A Pentagon spokesman wouldn't confirm the transfer of any Gitmo detainees beginning this weekend.

“I don't have a timeline on when specific detainees will be transferred from Guantanamo. However, the Administration is committed to reducing the detainee pop and to closing the detention facility responsibly,” Cmdr. Gary Ross, a defense dept spokesman, told Fox News.

In the past, the Pentagon only confirmed detainee transfers once they're completed. The detainees fly in US military aircraft to their third-party nation.

In a startling revelation, days ago the Pentagon'south point man for Gitmo said that some of the detainees transferred from the prison have in fact re-joined the fight and worse.

Congressman Dana Rohrabacher, R-Calif., asked Paul Lewis, the defense department’s messenger for the prison many lives have been lost after detainees had been transferred.

“Unfortunately, there have been Americans that have died because of GITMO detainees,” said Lewis.

The Pentagon a brief time later issued a statement saying that only five % of detainees who have been released have returned to the battlefield during the Obama administration. Pentagon executive don't believe those detainees are among those who have killed Americans.

In January, the Defense Dept released new statistics saying the no of former Gitmo detainees suspected of re-engaging in terrorism doubled from six to 12.

Senator McCain refuted the administration’s statistics. He believes more released Gitmo detainees return to the battlefield putting more American lives at risk.

“We know for a fact that roughly thirty percent of those who have been released have re-entered the fight, and generally at a very high level, because it'south a badge of honor to have been an inmate at Guantanamo Bay," McCain said.

Latest mo the Pentagon submitted a map to transfer those detainees not eligible for transfer overseas to go to American prisons in Colorado, KS or S Carolina. The map was immediately rejected by Congress who passed a law forbidding the transfer of any Gitmo detainees to the United States.

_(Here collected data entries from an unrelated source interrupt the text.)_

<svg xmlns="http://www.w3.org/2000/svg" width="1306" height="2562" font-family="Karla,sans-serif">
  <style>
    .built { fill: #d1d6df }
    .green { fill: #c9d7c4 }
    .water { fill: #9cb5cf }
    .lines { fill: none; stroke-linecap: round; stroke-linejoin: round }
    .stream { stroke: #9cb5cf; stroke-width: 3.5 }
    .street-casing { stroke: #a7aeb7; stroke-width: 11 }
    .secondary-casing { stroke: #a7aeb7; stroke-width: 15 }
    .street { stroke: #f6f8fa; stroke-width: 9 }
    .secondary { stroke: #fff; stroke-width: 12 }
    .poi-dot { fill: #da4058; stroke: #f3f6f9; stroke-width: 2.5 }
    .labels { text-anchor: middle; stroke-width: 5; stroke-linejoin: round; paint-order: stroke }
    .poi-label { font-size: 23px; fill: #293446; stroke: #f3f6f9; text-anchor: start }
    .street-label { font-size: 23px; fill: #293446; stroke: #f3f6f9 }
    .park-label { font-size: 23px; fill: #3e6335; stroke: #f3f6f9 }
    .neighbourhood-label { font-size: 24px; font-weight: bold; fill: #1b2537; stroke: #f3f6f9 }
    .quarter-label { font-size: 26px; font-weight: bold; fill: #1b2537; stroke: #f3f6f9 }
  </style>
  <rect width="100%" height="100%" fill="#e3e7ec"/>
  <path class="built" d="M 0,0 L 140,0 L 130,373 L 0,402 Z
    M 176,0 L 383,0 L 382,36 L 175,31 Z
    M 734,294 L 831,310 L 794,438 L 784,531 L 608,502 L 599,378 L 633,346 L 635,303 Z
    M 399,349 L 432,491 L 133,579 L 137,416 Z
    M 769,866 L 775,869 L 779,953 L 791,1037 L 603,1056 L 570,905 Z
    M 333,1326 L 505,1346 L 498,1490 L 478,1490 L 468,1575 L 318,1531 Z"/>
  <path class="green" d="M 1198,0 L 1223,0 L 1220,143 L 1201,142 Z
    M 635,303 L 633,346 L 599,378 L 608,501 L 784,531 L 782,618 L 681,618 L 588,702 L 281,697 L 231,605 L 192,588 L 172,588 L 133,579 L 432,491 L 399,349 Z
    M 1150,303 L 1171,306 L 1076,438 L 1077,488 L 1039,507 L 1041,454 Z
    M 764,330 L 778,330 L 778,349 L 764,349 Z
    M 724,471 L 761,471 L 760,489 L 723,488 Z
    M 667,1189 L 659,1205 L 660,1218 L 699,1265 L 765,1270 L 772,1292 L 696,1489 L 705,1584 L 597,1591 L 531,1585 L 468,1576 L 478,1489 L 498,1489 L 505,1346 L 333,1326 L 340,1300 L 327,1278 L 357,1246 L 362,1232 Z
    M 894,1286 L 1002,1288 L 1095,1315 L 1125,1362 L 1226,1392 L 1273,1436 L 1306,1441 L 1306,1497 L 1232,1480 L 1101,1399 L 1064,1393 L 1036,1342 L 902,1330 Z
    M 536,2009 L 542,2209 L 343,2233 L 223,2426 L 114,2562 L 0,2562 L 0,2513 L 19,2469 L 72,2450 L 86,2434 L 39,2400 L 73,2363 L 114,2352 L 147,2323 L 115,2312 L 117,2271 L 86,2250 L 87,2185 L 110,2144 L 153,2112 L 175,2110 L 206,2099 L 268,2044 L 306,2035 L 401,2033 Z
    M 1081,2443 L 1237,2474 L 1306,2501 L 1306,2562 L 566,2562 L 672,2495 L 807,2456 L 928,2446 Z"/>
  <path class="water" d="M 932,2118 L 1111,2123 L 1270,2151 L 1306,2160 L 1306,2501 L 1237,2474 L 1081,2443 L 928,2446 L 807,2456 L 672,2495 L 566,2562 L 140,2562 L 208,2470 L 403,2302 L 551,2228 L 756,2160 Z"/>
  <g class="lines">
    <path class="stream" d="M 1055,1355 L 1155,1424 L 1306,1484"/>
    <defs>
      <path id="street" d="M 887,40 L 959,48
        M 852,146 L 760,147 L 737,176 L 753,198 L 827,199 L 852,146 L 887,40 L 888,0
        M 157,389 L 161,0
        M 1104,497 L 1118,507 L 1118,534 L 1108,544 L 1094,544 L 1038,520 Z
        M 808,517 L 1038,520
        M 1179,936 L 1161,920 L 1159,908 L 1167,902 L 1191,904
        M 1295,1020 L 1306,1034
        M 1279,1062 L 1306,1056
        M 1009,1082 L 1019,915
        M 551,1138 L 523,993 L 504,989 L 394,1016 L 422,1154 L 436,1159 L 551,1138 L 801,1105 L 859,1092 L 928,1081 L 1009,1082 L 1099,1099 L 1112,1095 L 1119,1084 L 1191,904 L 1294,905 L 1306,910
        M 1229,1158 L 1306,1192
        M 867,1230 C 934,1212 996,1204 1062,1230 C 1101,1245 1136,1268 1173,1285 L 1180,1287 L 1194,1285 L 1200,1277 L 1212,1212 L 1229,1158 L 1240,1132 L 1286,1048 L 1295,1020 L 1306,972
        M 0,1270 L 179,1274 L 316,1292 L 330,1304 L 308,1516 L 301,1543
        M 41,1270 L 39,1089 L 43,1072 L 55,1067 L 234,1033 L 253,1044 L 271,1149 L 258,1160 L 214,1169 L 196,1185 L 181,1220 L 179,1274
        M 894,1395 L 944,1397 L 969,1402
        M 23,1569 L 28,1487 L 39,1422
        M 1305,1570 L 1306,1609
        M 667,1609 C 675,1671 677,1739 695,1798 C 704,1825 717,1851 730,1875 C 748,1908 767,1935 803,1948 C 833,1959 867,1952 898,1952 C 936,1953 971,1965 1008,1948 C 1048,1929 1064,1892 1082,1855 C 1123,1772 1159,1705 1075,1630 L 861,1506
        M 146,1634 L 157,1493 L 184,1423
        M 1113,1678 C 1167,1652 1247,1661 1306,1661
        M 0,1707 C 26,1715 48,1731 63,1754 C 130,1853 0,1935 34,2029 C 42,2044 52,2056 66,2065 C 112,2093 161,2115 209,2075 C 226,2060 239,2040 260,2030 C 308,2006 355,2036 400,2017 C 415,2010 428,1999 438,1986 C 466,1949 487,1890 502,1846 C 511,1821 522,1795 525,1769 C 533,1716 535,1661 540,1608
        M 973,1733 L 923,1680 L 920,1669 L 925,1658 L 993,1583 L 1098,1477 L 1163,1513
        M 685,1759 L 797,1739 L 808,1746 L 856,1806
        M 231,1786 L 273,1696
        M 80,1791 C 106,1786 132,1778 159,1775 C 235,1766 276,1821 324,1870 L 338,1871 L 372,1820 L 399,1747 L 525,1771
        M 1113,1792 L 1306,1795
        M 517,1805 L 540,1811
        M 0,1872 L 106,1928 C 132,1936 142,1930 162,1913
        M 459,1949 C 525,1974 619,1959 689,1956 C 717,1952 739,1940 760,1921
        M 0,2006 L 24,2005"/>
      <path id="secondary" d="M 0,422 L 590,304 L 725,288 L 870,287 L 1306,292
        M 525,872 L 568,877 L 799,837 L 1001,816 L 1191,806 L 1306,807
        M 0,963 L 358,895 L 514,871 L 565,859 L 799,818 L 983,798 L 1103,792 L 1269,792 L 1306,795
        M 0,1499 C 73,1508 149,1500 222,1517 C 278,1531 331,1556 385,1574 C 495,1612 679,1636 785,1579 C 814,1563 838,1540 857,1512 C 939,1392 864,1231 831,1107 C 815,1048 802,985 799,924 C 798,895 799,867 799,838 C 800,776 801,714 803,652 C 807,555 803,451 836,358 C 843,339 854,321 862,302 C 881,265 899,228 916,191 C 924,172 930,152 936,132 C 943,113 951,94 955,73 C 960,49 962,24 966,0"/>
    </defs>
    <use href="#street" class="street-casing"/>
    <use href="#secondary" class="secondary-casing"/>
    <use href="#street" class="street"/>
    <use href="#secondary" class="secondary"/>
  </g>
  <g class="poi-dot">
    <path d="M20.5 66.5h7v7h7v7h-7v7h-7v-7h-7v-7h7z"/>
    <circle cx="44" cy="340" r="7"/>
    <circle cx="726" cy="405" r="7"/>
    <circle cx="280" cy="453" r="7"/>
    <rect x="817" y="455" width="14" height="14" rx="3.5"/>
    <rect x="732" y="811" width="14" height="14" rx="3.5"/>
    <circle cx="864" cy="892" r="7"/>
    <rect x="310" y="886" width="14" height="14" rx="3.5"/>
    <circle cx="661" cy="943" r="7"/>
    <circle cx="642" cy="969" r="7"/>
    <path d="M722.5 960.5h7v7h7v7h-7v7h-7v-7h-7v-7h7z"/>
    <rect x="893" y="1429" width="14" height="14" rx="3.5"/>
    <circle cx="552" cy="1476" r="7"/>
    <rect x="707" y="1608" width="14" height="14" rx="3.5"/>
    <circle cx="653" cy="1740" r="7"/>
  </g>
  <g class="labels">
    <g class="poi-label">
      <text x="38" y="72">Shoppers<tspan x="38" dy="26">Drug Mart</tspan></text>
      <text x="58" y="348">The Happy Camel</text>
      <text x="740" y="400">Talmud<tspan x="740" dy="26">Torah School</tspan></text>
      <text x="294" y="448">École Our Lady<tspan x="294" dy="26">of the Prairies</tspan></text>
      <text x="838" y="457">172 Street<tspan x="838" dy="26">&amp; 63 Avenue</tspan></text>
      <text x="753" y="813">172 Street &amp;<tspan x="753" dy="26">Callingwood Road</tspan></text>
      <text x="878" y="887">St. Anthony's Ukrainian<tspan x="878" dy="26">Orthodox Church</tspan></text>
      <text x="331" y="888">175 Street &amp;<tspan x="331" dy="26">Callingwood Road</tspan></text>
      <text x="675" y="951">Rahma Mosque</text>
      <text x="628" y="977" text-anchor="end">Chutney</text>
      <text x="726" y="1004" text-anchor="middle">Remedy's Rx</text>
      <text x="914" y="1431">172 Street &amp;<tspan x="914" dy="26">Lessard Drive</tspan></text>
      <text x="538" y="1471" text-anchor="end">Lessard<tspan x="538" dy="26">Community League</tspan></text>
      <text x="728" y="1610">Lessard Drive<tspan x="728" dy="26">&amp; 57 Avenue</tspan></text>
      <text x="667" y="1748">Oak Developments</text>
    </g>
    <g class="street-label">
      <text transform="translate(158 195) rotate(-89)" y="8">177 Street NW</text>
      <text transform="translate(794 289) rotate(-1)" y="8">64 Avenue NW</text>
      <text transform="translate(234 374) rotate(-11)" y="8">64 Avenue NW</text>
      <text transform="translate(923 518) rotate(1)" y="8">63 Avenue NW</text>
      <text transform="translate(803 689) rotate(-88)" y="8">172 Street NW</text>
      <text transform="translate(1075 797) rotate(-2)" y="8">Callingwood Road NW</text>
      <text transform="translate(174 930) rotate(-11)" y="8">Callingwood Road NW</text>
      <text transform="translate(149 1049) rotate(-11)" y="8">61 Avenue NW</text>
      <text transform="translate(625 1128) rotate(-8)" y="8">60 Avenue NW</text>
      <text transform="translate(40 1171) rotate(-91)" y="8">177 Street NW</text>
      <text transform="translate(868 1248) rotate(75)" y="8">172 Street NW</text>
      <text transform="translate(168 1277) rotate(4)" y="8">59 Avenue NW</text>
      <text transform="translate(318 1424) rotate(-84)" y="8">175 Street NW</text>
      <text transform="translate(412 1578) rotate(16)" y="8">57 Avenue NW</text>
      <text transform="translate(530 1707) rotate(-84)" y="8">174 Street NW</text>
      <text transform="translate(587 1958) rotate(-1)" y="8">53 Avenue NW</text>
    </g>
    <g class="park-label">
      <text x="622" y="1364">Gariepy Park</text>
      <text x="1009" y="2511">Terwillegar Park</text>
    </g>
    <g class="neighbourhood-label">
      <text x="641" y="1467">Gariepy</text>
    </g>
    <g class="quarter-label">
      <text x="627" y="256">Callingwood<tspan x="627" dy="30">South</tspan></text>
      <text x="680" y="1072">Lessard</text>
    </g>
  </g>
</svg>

Late latest month, flanked by his defense secretary and vice president, President Obama vowed once again to near the prison.

“It is viewed as a stain on our broader record of upholding the highest standards of regulation of law,” Mr. Obama said. “This is about closing a chapter in our history.”

The president’s critics in Congress point out that in addition to keeping terrorists from returning to the fight, they also demand a map for handling ISIS detainees, presently that a 200-man special operations task force fighting ISIS and recently killed the group’s second in command last week.

The U. S. military has number plans to keep captured Islamic State operatives for more than a mo before turning them over to the Iraqi government, a spokesman for the U. S.-led coalition based in Baghdad told reporters recently.

“Fourteen to 30 days is a ballpark figure, but even that's not really totally nailed down,” said Col. Steve Warren, a U. S. military spokesman based in Baghdad. “There isn’t a tough definition of short-term.”

Earlier this month, Pentagon Press Secretary Peter Cook also made clear that the policy for holding operatives is, at best, evolving. He said they'd be handled on a “case-by-case” basis over a “short-term” period.

The lack of a well-defined policy for handling captured ISIS terrorists is in turn raising concerns on Capitol Hill.

“The law requires a comprehensive detainee policy,” a congressional aide said. “By definition, ‘we’ll figure it out if we ever capture anyone’ isn't a comprehensive policy. “

Warren said that two airstrikes against ISIS chemical weapons facilities were conducted following a recent mission carried out by a US special ops assault force capturing an ISIS operative linked to its chemical weapons program.